What is needed >>
Please reproduce all entries word for word, leaving every image behind.

Start of Study material

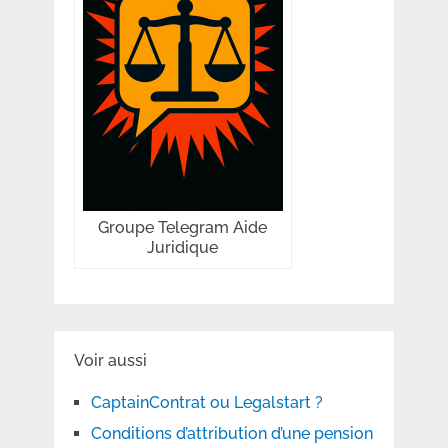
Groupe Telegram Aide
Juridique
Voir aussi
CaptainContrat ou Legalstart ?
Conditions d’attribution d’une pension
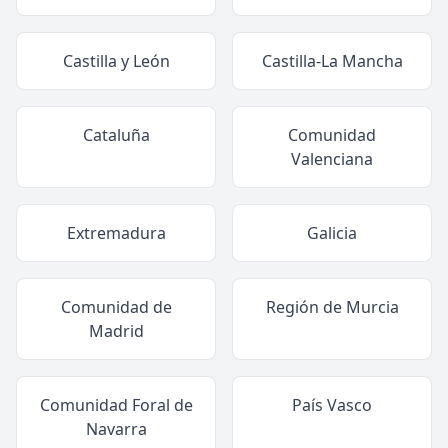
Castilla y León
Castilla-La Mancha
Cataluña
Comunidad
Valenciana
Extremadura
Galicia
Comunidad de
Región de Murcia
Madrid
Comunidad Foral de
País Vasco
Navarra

End of Study material

Exercise solution >>
Groupe Telegram Aide
Juridique
Voir aussi
CaptainContrat ou Legalstart ?
Conditions d’attribution d’une pension
Castilla y León
Castilla-La Mancha
Cataluña
Comunidad
Valenciana
Extremadura
Galicia
Comunidad de
Región de Murcia
Madrid
Comunidad Foral de
País Vasco
Navarra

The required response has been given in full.